Kitten voiceovers and homicidal clothes make ‘The Future’ overly twee
Wed, Aug 17, 2011 (5:56 p.m.)
‘The Future’ is supposed to be a poignant, off-kilter look at generational paralysis. It is, but buried under many layers of twee artifice.
The Details
- The Future
- Miranda July, Hamish Linklater, David Warshofsky
- Directed by Miranda July
- Rated R
- Beyond the Weekly
- Official Movie Site
- IMDb: The Future
- Rotten Tomatoes: The Future
Opening with ostentatiously cutesy narration in the voice of a cat waiting to be adopted, represented onscreen by what are clearly finger puppets in the form of little cat paws, The Future almost seems to have been made on a dare: How much sincere, cloying quirk can a viewer tolerate? Sophie (writer-director Miranda July) and Jason (Hamish Linklater), an unmarried, childless couple in their late 30s, fear that taking cat Paw-Paw into their home will finally conclude their state of protracted adolescence, so they shut off their Internet for a month and embark upon respective final flings—hers involving an affair with an older man and a series of painfully awkward solo dances on YouTube, his centered on unrewarding volunteer work and the literal ability to stop time.

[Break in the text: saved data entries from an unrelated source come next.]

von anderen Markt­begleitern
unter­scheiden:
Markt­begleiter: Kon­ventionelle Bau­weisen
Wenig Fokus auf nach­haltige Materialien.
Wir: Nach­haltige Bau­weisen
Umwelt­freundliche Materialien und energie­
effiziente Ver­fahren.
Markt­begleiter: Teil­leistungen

July’s 2005 debut, Me and You and Everyone We Know, managed to find a rewarding balance between affectation and honesty; like Beginners (written and directed by her husband, Mike Mills), it reveled in imaginative play while remaining firmly grounded in the real world. The Future, on the other hand, doubles down on goofiness to severely diminishing returns, even going so far as to have Sophie intermittently pursued by the creeping form of her favorite oversized T-shirt, which eventually swallows her whole. (Or was that one of her crazy dances?) There’s a potentially affecting portrait of generational paralysis here, but it’s buried under far too many layers of twee artifice.